■ WHAT YOU HAVE TO DO: Leave the images out and repeat the data exactly as given.

[Records from a data collection]
━━━━━━

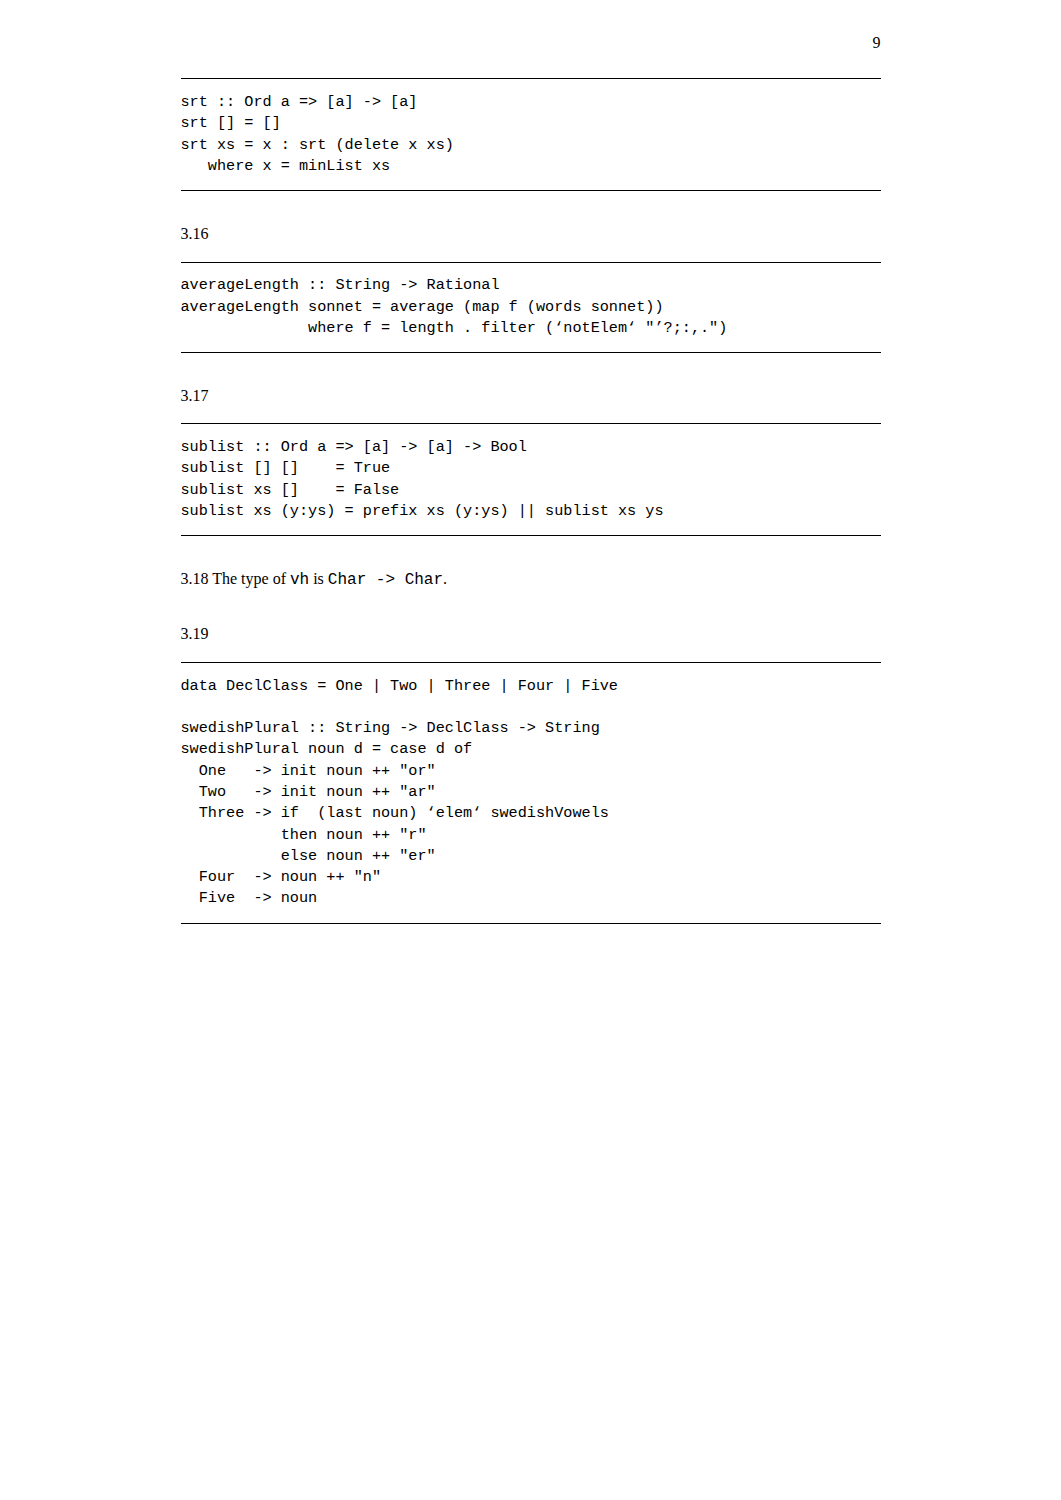9
srt :: Ord a => [a] -> [a]
srt [] = []
srt xs = x : srt (delete x xs)
   where x = minList xs
3.16
averageLength :: String -> Rational
averageLength sonnet = average (map f (words sonnet))
              where f = length . filter (‘notElem‘ "’?;:,.")
3.17
sublist :: Ord a => [a] -> [a] -> Bool
sublist [] []    = True
sublist xs []    = False
sublist xs (y:ys) = prefix xs (y:ys) || sublist xs ys
3.18 The type of vh is Char -> Char.
3.19
data DeclClass = One | Two | Three | Four | Five

swedishPlural :: String -> DeclClass -> String
swedishPlural noun d = case d of
  One   -> init noun ++ "or"
  Two   -> init noun ++ "ar"
  Three -> if  (last noun) ‘elem‘ swedishVowels
           then noun ++ "r"
           else noun ++ "er"
  Four  -> noun ++ "n"
  Five  -> noun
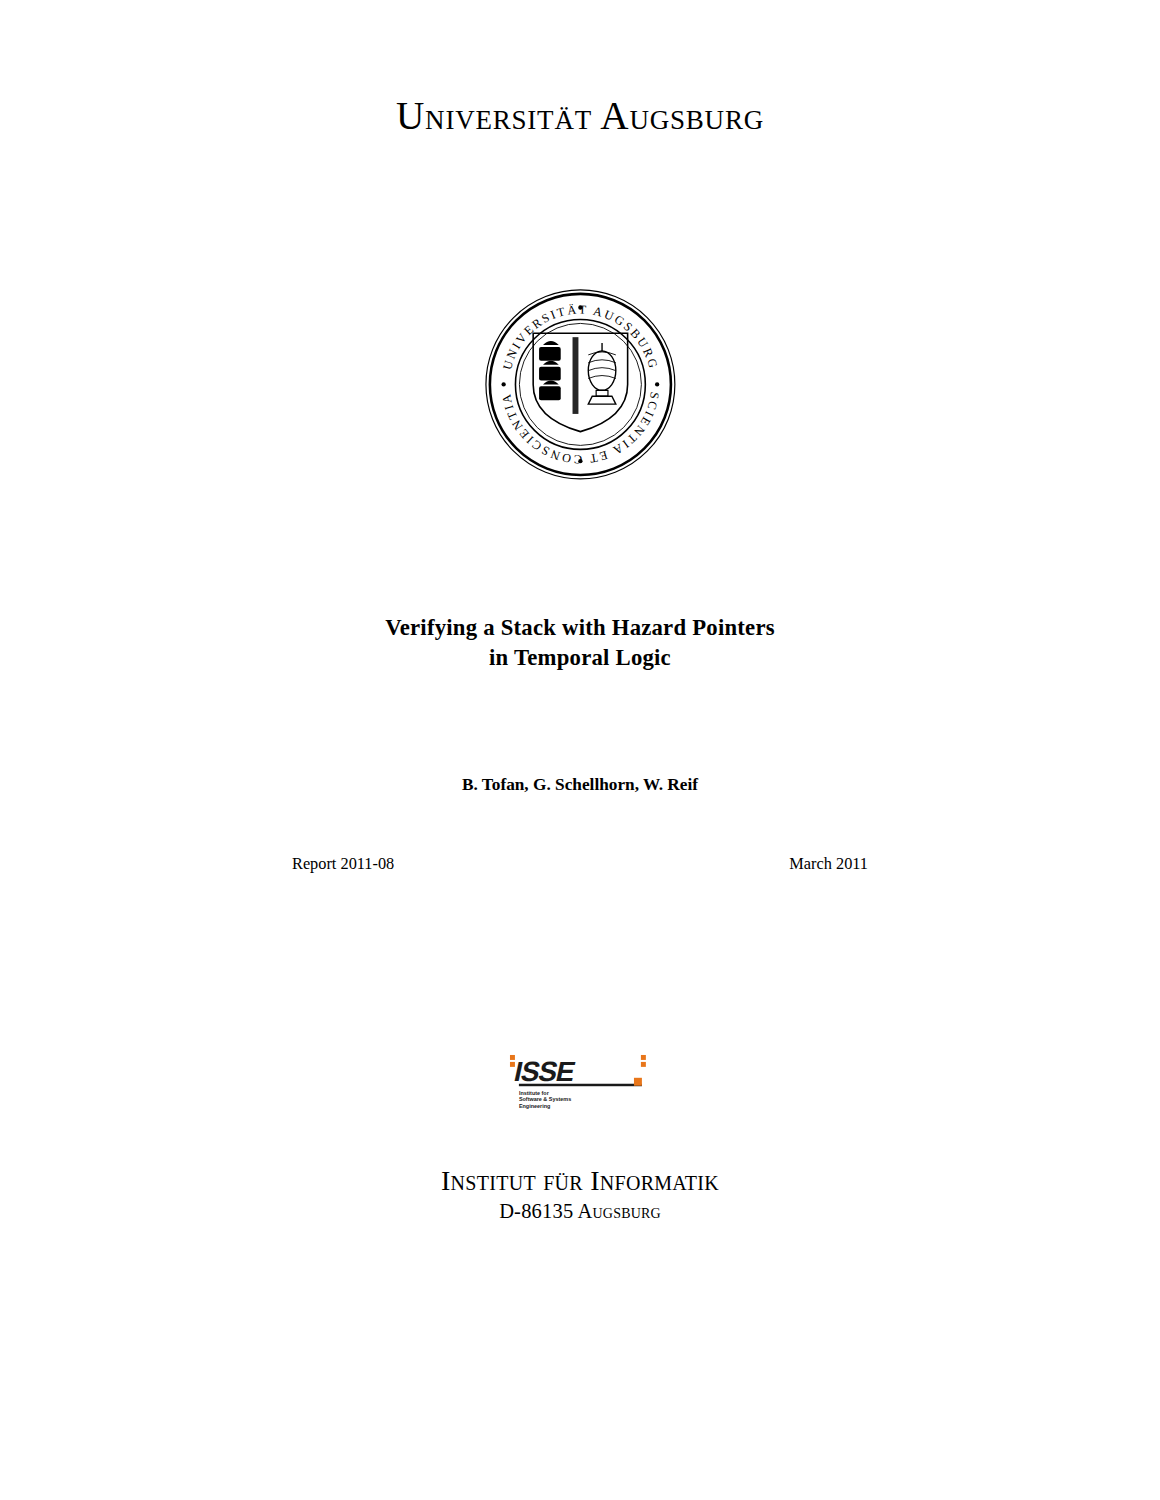Universität Augsburg
UNIVERSITÄT AUGSBURG SCIENTIA ET CONSCIENTIA
Verifying a Stack with Hazard Pointers
in Temporal Logic
B. Tofan, G. Schellhorn, W. Reif
Report 2011-08
March 2011
ISSE Institute for Software & Systems Engineering
Institut für Informatik
D-86135 Augsburg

━━━━━━

■ RESULT FOR THIS TASK:
9
srt :: Ord a => [a] -> [a]
srt [] = []
srt xs = x : srt (delete x xs)
   where x = minList xs
3.16
averageLength :: String -> Rational
averageLength sonnet = average (map f (words sonnet))
              where f = length . filter (‘notElem‘ "’?;:,.")
3.17
sublist :: Ord a => [a] -> [a] -> Bool
sublist [] []    = True
sublist xs []    = False
sublist xs (y:ys) = prefix xs (y:ys) || sublist xs ys
3.18 The type of vh is Char -> Char.
3.19
data DeclClass = One | Two | Three | Four | Five

swedishPlural :: String -> DeclClass -> String
swedishPlural noun d = case d of
  One   -> init noun ++ "or"
  Two   -> init noun ++ "ar"
  Three -> if  (last noun) ‘elem‘ swedishVowels
           then noun ++ "r"
           else noun ++ "er"
  Four  -> noun ++ "n"
  Five  -> noun
Universität Augsburg
UNIVERSITÄT AUGSBURG SCIENTIA ET CONSCIENTIA
Verifying a Stack with Hazard Pointers
in Temporal Logic
B. Tofan, G. Schellhorn, W. Reif
Report 2011-08
March 2011
ISSE Institute for Software & Systems Engineering
Institut für Informatik
D-86135 Augsburg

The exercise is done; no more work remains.